TASK OBJECTIVE:
Starting at the line that holds "Cuadros Rojos", copy every line exactly through the end of the data, and no others.

----------

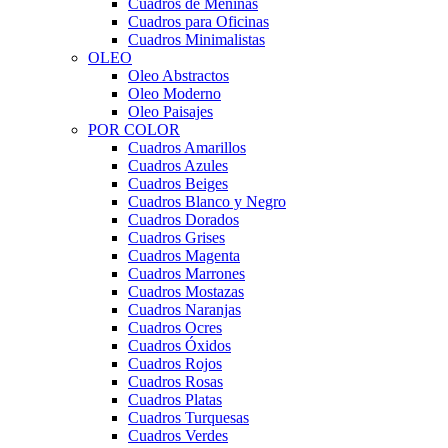
Cuadros de Meninas
Cuadros para Oficinas
Cuadros Minimalistas
OLEO
Oleo Abstractos
Oleo Moderno
Oleo Paisajes
POR COLOR
Cuadros Amarillos
Cuadros Azules
Cuadros Beiges
Cuadros Blanco y Negro
Cuadros Dorados
Cuadros Grises
Cuadros Magenta
Cuadros Marrones
Cuadros Mostazas
Cuadros Naranjas
Cuadros Ocres
Cuadros Óxidos
Cuadros Rojos
Cuadros Rosas
Cuadros Platas
Cuadros Turquesas
Cuadros Verdes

----------

ANSWER TO THIS PROBLEM:
Cuadros Rojos
Cuadros Rosas
Cuadros Platas
Cuadros Turquesas
Cuadros Verdes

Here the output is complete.